= Beginning of Section =
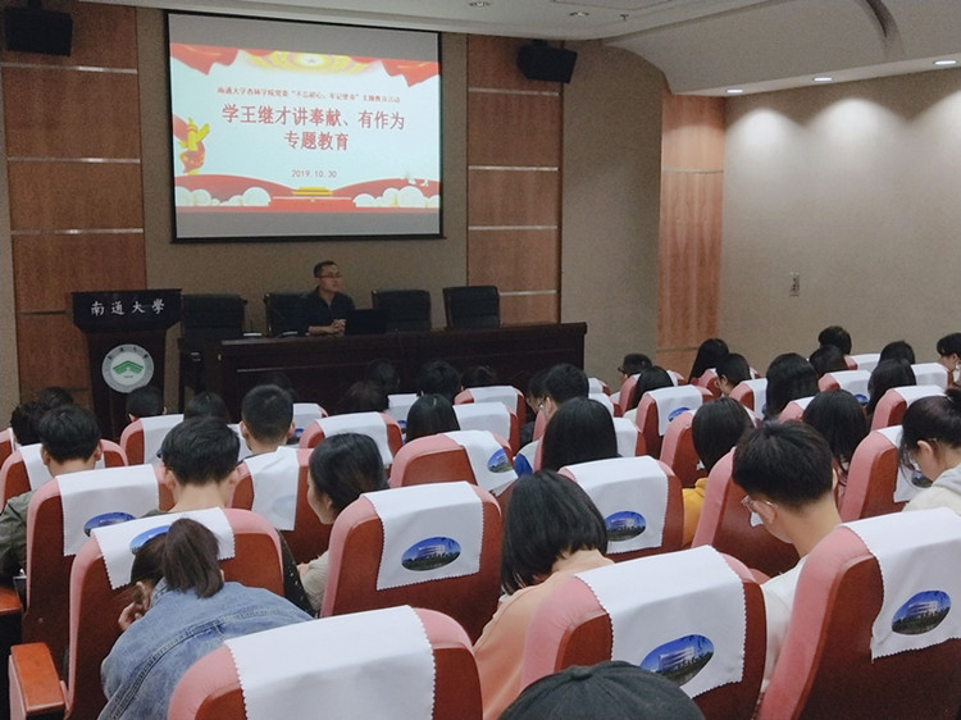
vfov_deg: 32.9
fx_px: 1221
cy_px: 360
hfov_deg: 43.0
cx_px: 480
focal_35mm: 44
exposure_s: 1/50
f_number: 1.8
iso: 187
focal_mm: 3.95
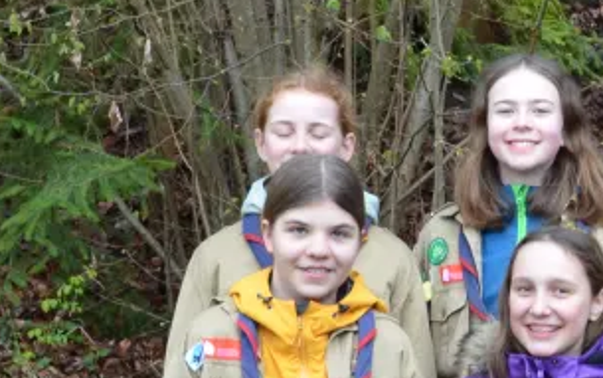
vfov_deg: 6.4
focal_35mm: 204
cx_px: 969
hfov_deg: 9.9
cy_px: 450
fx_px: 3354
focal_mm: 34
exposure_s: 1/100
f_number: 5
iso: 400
= End of Section =
= Beginning of Section =
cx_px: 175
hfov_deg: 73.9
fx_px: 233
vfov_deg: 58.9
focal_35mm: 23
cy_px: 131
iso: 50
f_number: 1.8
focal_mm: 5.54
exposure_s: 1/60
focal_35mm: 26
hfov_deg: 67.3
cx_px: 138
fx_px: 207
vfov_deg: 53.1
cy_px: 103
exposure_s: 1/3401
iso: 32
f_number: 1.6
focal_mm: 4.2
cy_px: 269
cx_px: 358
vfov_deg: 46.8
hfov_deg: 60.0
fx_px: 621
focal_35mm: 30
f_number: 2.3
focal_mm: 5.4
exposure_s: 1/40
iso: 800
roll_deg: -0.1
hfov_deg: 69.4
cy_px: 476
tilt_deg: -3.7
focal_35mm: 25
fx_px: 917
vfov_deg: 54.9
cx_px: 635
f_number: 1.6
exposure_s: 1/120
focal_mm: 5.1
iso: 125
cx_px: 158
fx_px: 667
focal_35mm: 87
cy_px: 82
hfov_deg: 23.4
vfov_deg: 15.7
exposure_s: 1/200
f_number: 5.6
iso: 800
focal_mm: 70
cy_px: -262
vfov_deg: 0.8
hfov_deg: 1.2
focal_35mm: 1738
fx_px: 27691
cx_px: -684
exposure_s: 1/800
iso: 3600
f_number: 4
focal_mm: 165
= End of Section =
Request
Please, from the entries above, set down exactly the lines from the one containing "exposure_s: 1/40" through the one containing "focal_mm: 165", and only those.

Exercise solution
exposure_s: 1/40
iso: 800
roll_deg: -0.1
hfov_deg: 69.4
cy_px: 476
tilt_deg: -3.7
focal_35mm: 25
fx_px: 917
vfov_deg: 54.9
cx_px: 635
f_number: 1.6
exposure_s: 1/120
focal_mm: 5.1
iso: 125
cx_px: 158
fx_px: 667
focal_35mm: 87
cy_px: 82
hfov_deg: 23.4
vfov_deg: 15.7
exposure_s: 1/200
f_number: 5.6
iso: 800
focal_mm: 70
cy_px: -262
vfov_deg: 0.8
hfov_deg: 1.2
focal_35mm: 1738
fx_px: 27691
cx_px: -684
exposure_s: 1/800
iso: 3600
f_number: 4
focal_mm: 165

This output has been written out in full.